Les Irakiens en Syrie et en Jordanie : régimes d'entrée et de séjour et effets sur les configurations migratoires

Par Géraldine Chatelard et Mohamed Kamel Doraï
Comment citer cet article
Géraldine Chatelard et Mohamed Kamel Doraï, "Les Irakiens en Syrie et en Jordanie : régimes d'entrée et de séjour et effets sur les configurations migratoires", CERISCOPE Frontières, 2011, [en ligne], consulté le 16/04/2024, URL : http://ceriscope.sciences-po.fr/content/part2/les-irakiens-en-syrie-et-en-jordanie

Au regard du nombre d'Irakiens accueillis dans les pays voisins, le majeure partie des pays industrialisés – à l'exception notable de la Suède jusqu'en 2008 – ont majoritairement fermé leurs portes aux réfugiés et demandeurs d'asile irakiens, leur octroyant au compte-gouttes le statut de réfugiés. L'Union européenne est la principale destination des réfugiés irakiens (plus de la moitié des demandes d'asile), bien que des pays comme l'Australie, les États-Unis ou le Canada en accueillent également quelques milliers sous divers statuts.

L'évolution récente des demandes d'asile montre que les principaux pays d'accueil (Suède et Grèce) ont mis en place des politiques visant à limiter l'arrivée et l'accès à la demande d'asile des réfugiés irakiens. D'autres Etats, tels que l'Allemagne et la France, ont mis en place des programmes spécifiques visant l'accueil d'un nombre limité de réfugiés sélectionnés. Ces chiffres sont le résultat des politiques d'asile restrictives mises en œuvre dans de nombreux pays européens, qui combinent un accès difficile à la demande d'asile et assimilent les demandeurs potentiels à des migrants illégaux avec des taux de reconnaissance très faibles visant à décourager les nouvelles arrivées.

Alors que les pays développés ont maintenu et/ou développé des politiques restreignant l'arrivée des demandeurs d'asile irakiens sur leur sol, les politiques de réinstallation préconisées par le HCR demeurent elles aussi limitées et ne concernent qu'une infime fraction des réfugiés présents en Syrie et en Jordanie. Depuis février 2007, 19 000 réfugiés ont été réinstallés dans des pays tiers, dont un peu plus de 13 000 aux États-Unis (UNHCR Syria at a glance, 2010, Damas), ces chiffres étant très nettement inférieurs aux personnes proposées à la réinstallation par le HCR.

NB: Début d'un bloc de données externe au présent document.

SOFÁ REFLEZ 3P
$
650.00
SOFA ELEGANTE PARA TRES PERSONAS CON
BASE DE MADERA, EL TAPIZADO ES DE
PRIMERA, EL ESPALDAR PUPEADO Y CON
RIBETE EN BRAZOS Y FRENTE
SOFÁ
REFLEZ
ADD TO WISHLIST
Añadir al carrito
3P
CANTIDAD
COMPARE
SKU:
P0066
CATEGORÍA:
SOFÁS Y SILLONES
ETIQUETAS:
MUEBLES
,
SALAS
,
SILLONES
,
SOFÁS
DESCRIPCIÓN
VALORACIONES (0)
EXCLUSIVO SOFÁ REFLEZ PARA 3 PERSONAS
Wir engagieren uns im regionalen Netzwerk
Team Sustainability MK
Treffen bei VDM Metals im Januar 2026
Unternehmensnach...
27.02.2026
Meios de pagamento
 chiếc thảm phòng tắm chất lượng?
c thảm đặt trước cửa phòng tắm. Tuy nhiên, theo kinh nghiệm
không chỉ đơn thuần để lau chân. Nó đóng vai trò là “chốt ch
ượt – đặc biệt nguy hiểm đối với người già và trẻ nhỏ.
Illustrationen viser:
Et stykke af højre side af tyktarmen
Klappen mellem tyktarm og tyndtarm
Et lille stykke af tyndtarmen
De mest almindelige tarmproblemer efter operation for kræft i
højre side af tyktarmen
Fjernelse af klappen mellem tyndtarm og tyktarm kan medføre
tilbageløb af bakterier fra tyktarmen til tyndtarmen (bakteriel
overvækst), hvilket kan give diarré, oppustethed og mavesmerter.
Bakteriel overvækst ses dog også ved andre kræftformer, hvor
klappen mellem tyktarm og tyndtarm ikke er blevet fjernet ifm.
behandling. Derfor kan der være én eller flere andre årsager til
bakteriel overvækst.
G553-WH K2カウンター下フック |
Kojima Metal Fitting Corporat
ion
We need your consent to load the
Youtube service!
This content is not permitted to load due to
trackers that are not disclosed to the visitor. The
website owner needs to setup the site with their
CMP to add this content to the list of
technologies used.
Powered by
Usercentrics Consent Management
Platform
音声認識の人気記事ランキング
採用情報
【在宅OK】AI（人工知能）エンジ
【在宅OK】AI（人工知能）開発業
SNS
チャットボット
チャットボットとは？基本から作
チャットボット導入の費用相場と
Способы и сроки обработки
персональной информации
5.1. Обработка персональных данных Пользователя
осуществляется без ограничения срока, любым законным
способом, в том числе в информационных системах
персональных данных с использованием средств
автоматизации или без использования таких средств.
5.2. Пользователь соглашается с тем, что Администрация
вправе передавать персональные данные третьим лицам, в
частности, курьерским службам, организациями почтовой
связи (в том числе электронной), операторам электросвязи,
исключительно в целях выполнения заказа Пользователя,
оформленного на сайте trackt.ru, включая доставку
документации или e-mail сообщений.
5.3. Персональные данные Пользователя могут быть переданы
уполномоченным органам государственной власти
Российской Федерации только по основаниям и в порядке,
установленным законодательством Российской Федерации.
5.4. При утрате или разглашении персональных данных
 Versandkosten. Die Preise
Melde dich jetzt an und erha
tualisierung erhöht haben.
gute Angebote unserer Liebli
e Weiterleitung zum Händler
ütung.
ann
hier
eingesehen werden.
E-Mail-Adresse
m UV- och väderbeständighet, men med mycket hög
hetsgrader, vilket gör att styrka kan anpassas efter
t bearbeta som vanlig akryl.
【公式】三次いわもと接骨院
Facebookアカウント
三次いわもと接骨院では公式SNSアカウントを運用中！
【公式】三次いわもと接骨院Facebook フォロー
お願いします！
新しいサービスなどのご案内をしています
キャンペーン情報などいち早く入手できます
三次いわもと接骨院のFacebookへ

Face à l'instabilité qui perdure en Irak et à la fermeture des portes de nombreux pays occidentaux aux demandeurs d'asile et donc à la difficulté pour les Irakiens de voyager, les mariages avec des Irakiens de la diaspora venus d'Australie, du Canada, des États-Unis, de Suède ou d'Allemagne se multiplient  à Damas ou à Amman. Leurs conjoints ou conjointes les rejoignent ensuite grâce au regroupement familial. Dans l'exil, les écarts se creusent entre les familles qui ont d'importantes connexions locales et/ou transnationales et celles qui ont un accès limité aux ressources et à la mobilité.

Les régimes gouvernant l'entrée et le séjour des Irakiens en Syrie et en Jordanie ont pour effet de créer des différentiations sociales et spatiales. D'une part, ces régimes jouent un rôle dans la distribution actuelle des migrants irakiens entre les deux pays en terme de volume et de profil socioéconomique. D'autre part ces régimes, en créant différentes catégories de migrants, induisent un différentiel d'accès à la sécurité via la mobilité, produisant de nouvelles stratifications sociales et forçant les migrants les moins privilégiés à adapter leurs projets migratoires. La diversité des expériences migratoires, leur inscription dans des temporalités plus ou moins longues et leurs logiques plurielles (asile, refuge temporaire, transit, commerce, pèlerinage) sont des éléments qui caractérisent aujourd'hui la migration irakienne en Syrie et en Jordanie. La majeure partie des Irakiens peut être considérée comme réfugiée, mais l'absence de reconnaissance de ce statut par les autorités des pays d'accueil rend son installation précaire et réversible. Si les mieux dotés en capital économique et social ont réussi à stabiliser leur situation juridique et/ou socioprofessionnelle dans leur pays d'accueil, beaucoup d'Irakiens connaissent une baisse importante de leur niveau de vie et ne peuvent pas trouver du travail. Ce facteur, couplé à la difficulté de maintenir des liens tangibles avec l'Irak et l'intégrité de la cellule familiale par la circulation transfrontalière, incite un grand nombre à tenter d'émigrer de façon légale ou illégale dans un contexte où les principaux pays d’accueil hors du Moyen-Orient tendent à fermer leurs portes.